Yes, because I had been exposed to this kind of lifestyle as my lifestyle since childhood, well, basically birth.

No, because, how does anyone know how to be a competitive athlete?

For me it was little trickier, I wasn’t just an athlete who would compete.

I was this guy’s daughter too.

William CC Chen, he’s about a regular guy you can imagine, well, at least I thought this, until I started dating… Then I realized just what an incredible quality of a person my father actually is.  For what I understood the standard of a “normal guy” to be, it was a standard actually way above average and perhaps the reason why I prefer to be single.

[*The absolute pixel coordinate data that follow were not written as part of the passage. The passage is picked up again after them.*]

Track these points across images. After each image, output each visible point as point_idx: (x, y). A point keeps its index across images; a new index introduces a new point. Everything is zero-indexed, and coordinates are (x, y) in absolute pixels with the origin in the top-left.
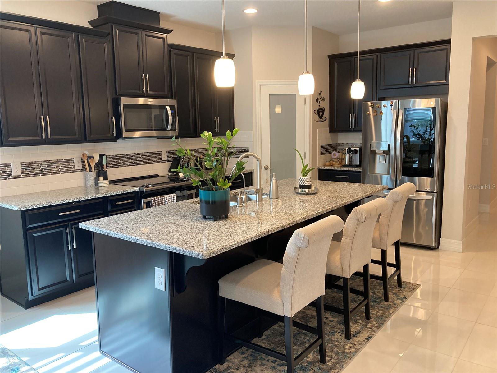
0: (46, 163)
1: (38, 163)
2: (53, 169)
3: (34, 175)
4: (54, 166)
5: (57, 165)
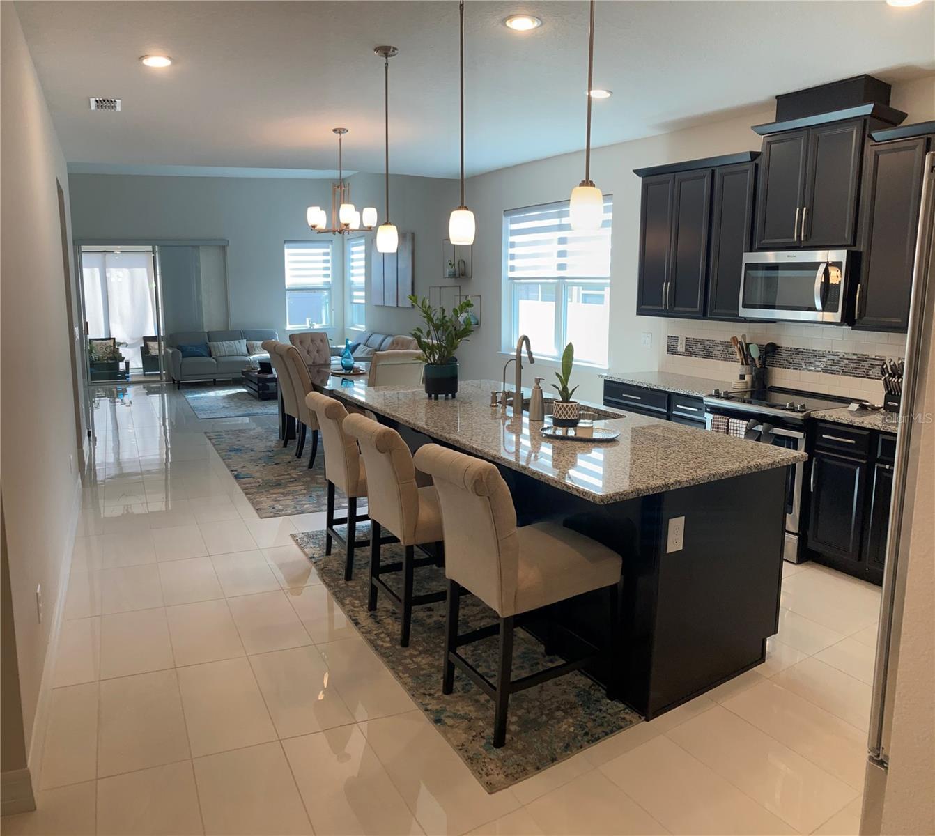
0: (708, 343)
1: (702, 341)
2: (715, 352)
3: (696, 355)
4: (717, 348)
5: (719, 348)
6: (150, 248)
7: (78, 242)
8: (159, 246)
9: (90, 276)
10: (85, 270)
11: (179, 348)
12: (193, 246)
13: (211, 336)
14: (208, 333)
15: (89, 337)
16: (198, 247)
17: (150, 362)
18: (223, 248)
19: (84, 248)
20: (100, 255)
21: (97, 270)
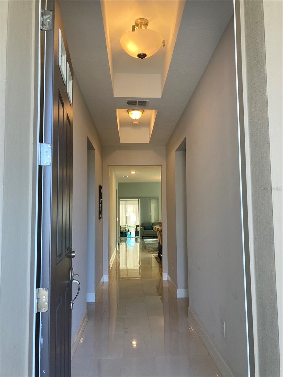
6: (138, 199)
7: (119, 198)
8: (141, 199)
9: (122, 207)
10: (120, 205)
11: (144, 227)
12: (149, 199)
13: (153, 224)
14: (152, 223)
15: (121, 225)
16: (151, 199)
17: (137, 233)
18: (158, 199)
19: (120, 200)
20: (125, 201)
21: (124, 206)
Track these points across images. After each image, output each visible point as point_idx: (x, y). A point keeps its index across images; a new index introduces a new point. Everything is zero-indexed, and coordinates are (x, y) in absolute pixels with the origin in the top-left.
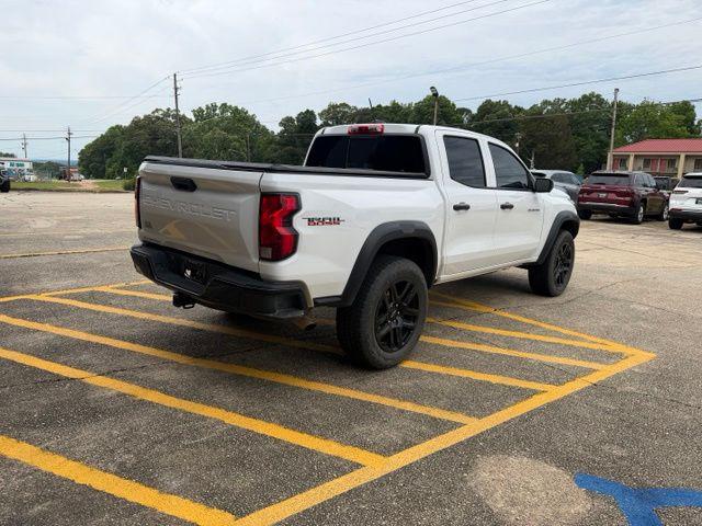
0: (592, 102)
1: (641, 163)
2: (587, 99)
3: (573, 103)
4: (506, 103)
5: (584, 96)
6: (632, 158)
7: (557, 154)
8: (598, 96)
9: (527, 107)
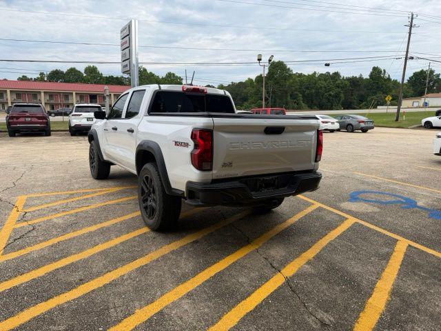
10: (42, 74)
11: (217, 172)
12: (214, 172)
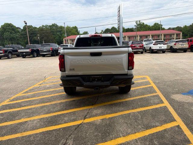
0: (55, 26)
1: (71, 41)
2: (53, 25)
3: (50, 26)
4: (31, 26)
5: (53, 24)
6: (69, 40)
7: (50, 40)
8: (56, 24)
9: (38, 27)
10: (102, 31)
11: (67, 73)
12: (66, 72)
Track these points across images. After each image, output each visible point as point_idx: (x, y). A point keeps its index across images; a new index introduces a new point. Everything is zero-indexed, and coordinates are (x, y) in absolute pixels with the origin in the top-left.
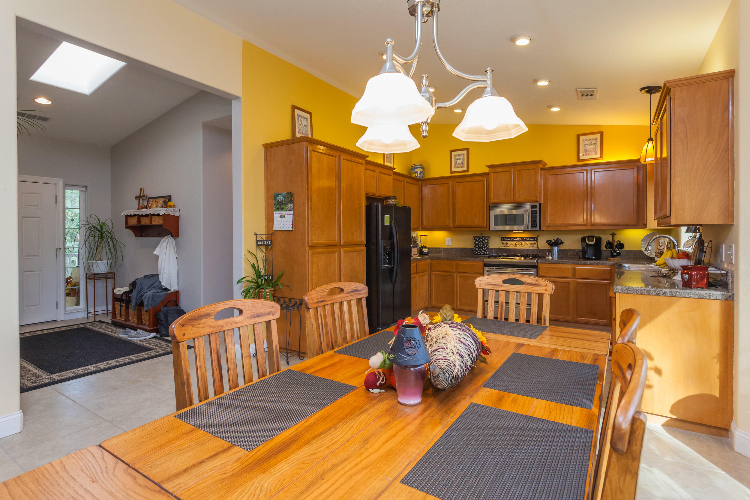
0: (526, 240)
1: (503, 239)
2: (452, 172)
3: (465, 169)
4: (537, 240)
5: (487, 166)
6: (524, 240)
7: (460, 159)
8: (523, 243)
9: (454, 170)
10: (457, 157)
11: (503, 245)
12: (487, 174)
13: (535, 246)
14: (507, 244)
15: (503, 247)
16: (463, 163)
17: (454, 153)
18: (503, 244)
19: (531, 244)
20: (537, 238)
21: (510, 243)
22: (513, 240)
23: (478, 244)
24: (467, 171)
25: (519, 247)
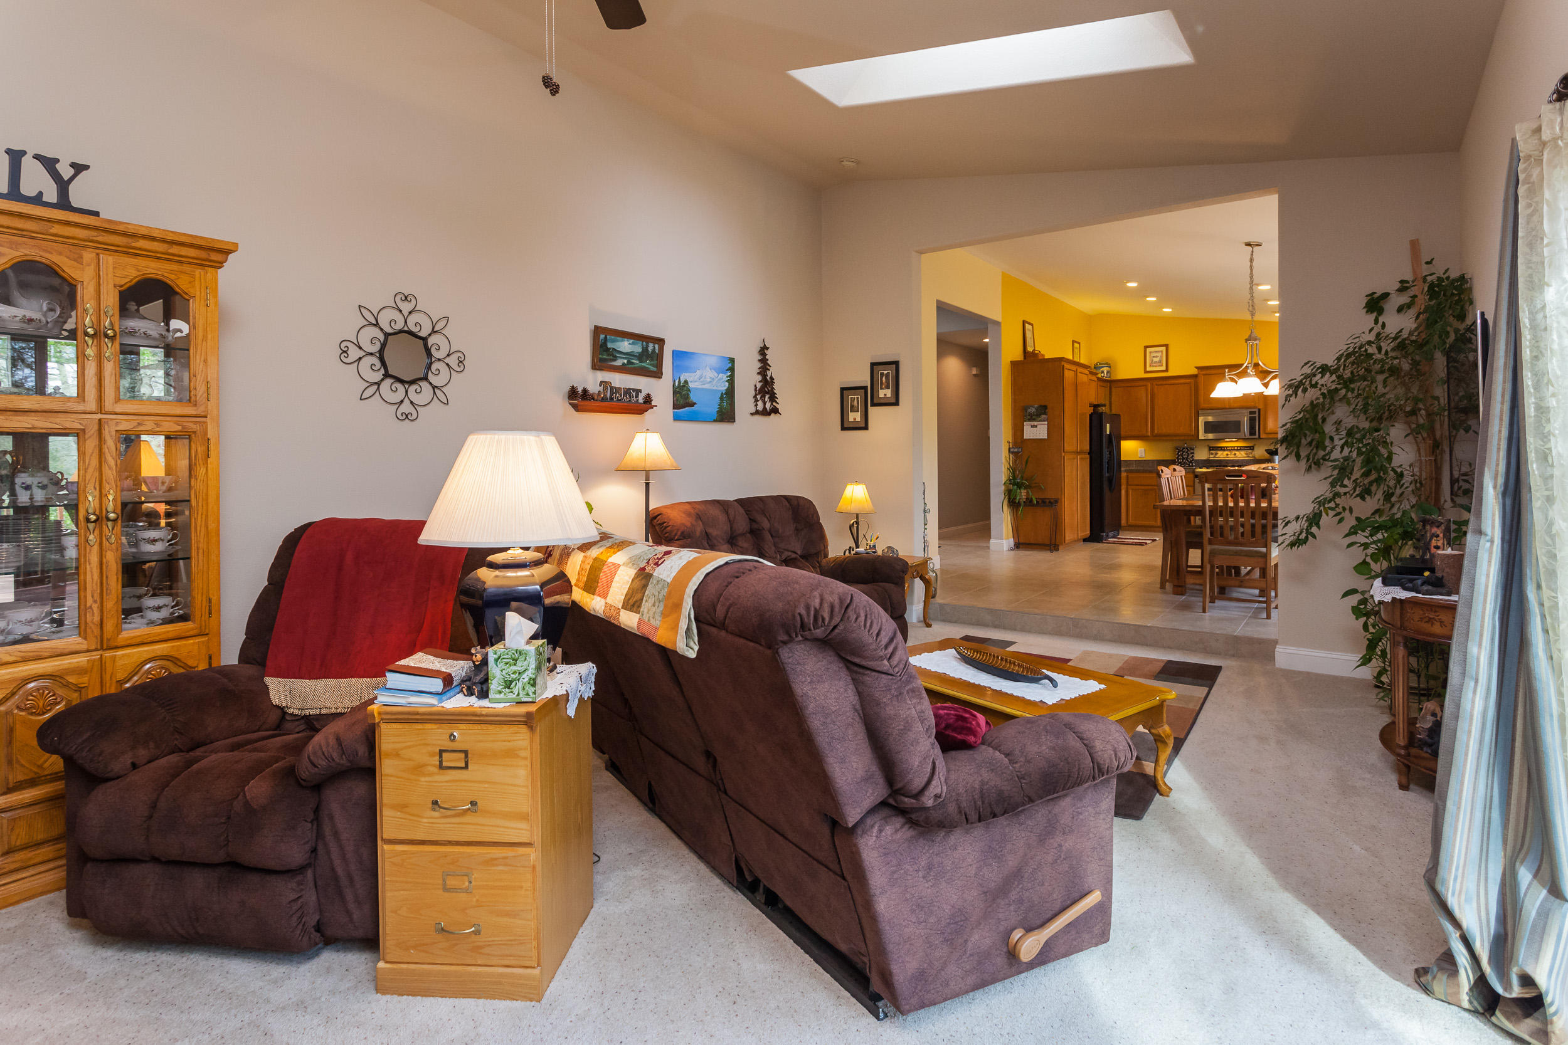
0: (1240, 449)
1: (1211, 449)
2: (1146, 372)
3: (1164, 368)
4: (1253, 449)
5: (1196, 368)
6: (1237, 450)
7: (1156, 357)
8: (1237, 453)
9: (1148, 369)
10: (1153, 355)
11: (1212, 456)
12: (1195, 376)
13: (1251, 455)
14: (1216, 454)
15: (1212, 457)
16: (1160, 361)
17: (1148, 350)
18: (1212, 454)
19: (1246, 454)
20: (1253, 447)
21: (1220, 453)
22: (1224, 450)
23: (1182, 455)
24: (1167, 370)
25: (1231, 457)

Dad is quiet, hardworking, unassuming and just very laid back.

His silence can be louder than mom’s quick hand across the face, he’s just that kind of person who makes you feel with every cell in your body and nothing is worse when you have felt that you have disappointed him.

It’s his economy of words and the soul spoken from his eyes that hits you where you are meant to feel it. In all honesty, it was always easier to deal with mom’s methods of physical reinforcement.  There’s something in how dad can make you feel that sticks to you like a kind of crazy glue and it’s always better for it to feel “crazy good” than “crazy bad”.

The “crazy bad” lingers like the feeling you would imagine the action very high cholesterol takes on your health as it slowly clogs up your arteries, breaking down your internal system, weighing down your heart, muffling the beats your body fights to perform in order to keep you alive.  Perhaps I may be feeling a little emotional this morning too, but this is really the kind of impact dad really does have.

His “crazy good” was always felt at every single tournament I entered and that made the whole intensity of the events that much more intense.

Already, I was used to the attention dad would draw and I had become accustomed to a certain kind of attention that I got from being his kid.

People would usually ask “Are you William CC Chen’s kid?”.  I had no name and a strange sort of non-identity, identity.  I didn’t mind it, I was used to it.

There was something also comforting about having the blanket of my dad’s identity become mine, but this was also where my competitive life would be unnerving, exciting, confusing, frustrating, fun and monotonous.

When you step into the competitive arena as your father’s daughter you feel the eyes of so many on you looking at you as though you are supposed to pull a rabbit out of your hat.  Sometimes I felt like I was on one of those big stages in Vegas, cause it was that same look I felt I had on every occasion I would get to see Siegfried & Roy, it was magical and who doesn’t love a bit of magic every now and then.

I don’t dislike any of my competitive experiences, they were always incredible.

I really did LOVE all of my training experiences, even thinking back on the pain of certain moments is just another depth of love that I was discovering the feeling of.

What my lifetime career as a competitive athlete taught me was the true value of “Risk”.

Risk and the feeling it creates is only about the Everything that is waiting on the other side of it.

The Risk is the Gain.

But you have to work hard to respect the value of the Risk and understand that every single Risk is going to elevate you to your intended you.